- _THE PROBLEM_: Each line of the data below containing "cookies" needs to be listed.

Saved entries
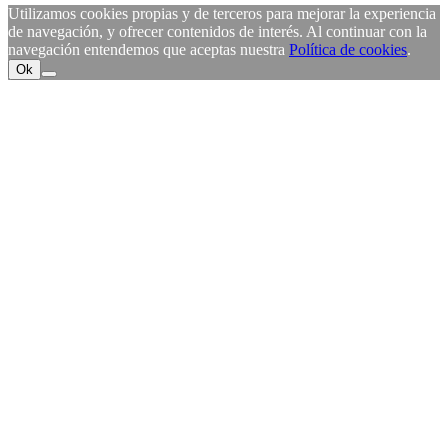
Utilizamos cookies propias y de terceros para mejorar la experiencia
de navegación, y ofrecer contenidos de interés. Al continuar con la
navegación entendemos que aceptas nuestra
Política de cookies
.
Ok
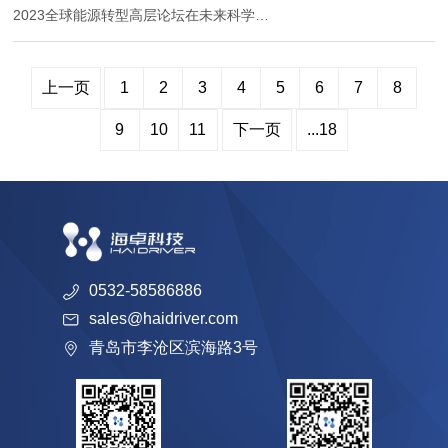
2023全球能源转型高层论坛在未来科学城
开幕。本届论坛由北京市人民政府、国务
院发展研究中心、国务院国有资产监督管
理委员会和自然资源部中国地质调查局等
上一页
1
2
3
4
5
6
7
8
共同主办，论坛聚焦...
9
10
11
下一页
...18
0532-58586886
sales@haidriver.com
青岛市李沧区滨海路3号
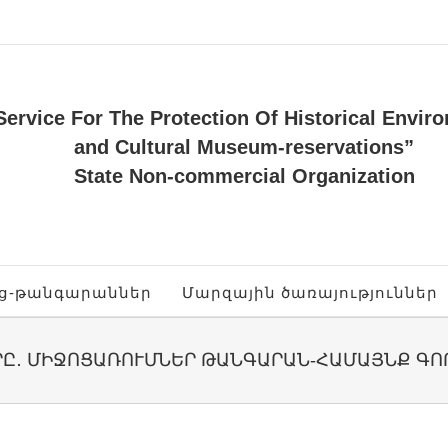
Service For The Protection Of Historical Envir
and Cultural Museum-reservations”
State Non-commercial Organization
ոց-թանգարաններ
Մարզային ծառայություններ
ՐԸ․ ՄԻՋՈՑԱՌՈՒՄՆԵՐ ԹԱՆԳԱՐԱՆ-ՀԱՄԱՅՆՔ Գ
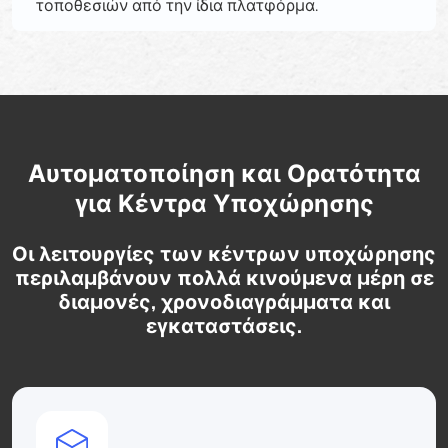
τοποθεσιών από την ίδια πλατφόρμα.
Αυτοματοποίηση και Ορατότητα
για Κέντρα Υποχώρησης
Οι λειτουργίες των κέντρων υποχώρησης
περιλαμβάνουν πολλά κινούμενα μέρη σε
διαμονές, χρονοδιαγράμματα και
εγκαταστάσεις.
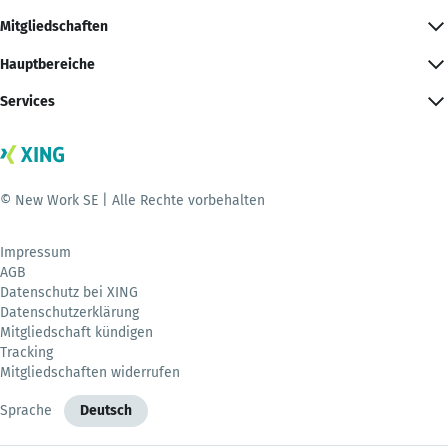
Mitgliedschaften
Hauptbereiche
Services
© New Work SE | Alle Rechte vorbehalten
Impressum
AGB
Datenschutz bei XING
Datenschutzerklärung
Mitgliedschaft kündigen
Tracking
Mitgliedschaften widerrufen
Sprache
Deutsch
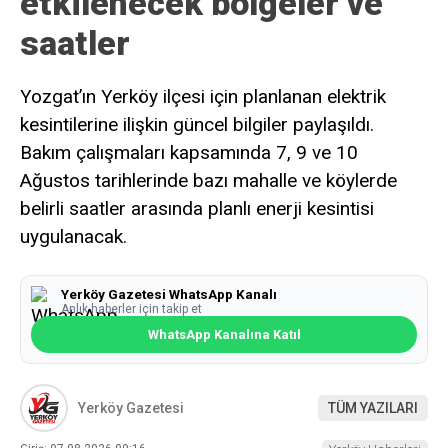
etkilenecek bölgeler ve
saatler
Yozgat’ın Yerköy ilçesi için planlanan elektrik
kesintilerine ilişkin güncel bilgiler paylaşıldı.
Bakım çalışmaları kapsamında 7, 9 ve 10
Ağustos tarihlerinde bazı mahalle ve köylerde
belirli saatler arasında planlı enerji kesintisi
uygulanacak.
Yerköy Gazetesi WhatsApp Kanalı
Anlık haberler için takip et
WhatsApp Kanalına Katıl
Yerköy Gazetesi
TÜM YAZILARI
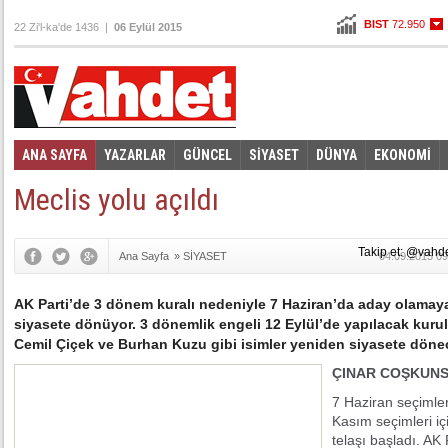
BIST
72.950
22 Zi'l-ka'de 1436 |
06 Eylül 2015
Altın
107,538
Dolar
2,9905
Euro
3,3175
ANA SAYFA
YAZARLAR
GÜNCEL
SİYASET
DÜNYA
EKONOMİ
Foto Galeri
Video Galeri
|
Meclis yolu açıldı
Takip et: @vahd
Ana Sayfa
»
SİYASET
04.09.2015 09
AK Parti’de 3 dönem kuralı nedeniyle 7 Haziran’da aday olamayan
siyasete dönüyor. 3 dönemlik engeli 12 Eylül’de yapılacak kurul
Cemil Çiçek ve Burhan Kuzu gibi isimler yeniden siyasete döne
ÇINAR COŞKUN
7 Haziran seçimleri
Kasım seçimleri içi
telaşı başladı. AK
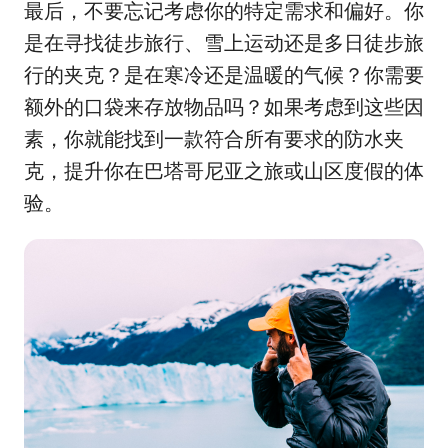
最后，不要忘记考虑你的特定需求和偏好。你
是在寻找徒步旅行、雪上运动还是多日徒步旅
行的夹克？是在寒冷还是温暖的气候？你需要
额外的口袋来存放物品吗？如果考虑到这些因
素，你就能找到一款符合所有要求的防水夹
克，提升你在巴塔哥尼亚之旅或山区度假的体
验。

- _TASK ANSWER_:
Utilizamos cookies propias y de terceros para mejorar la experiencia
Política de cookies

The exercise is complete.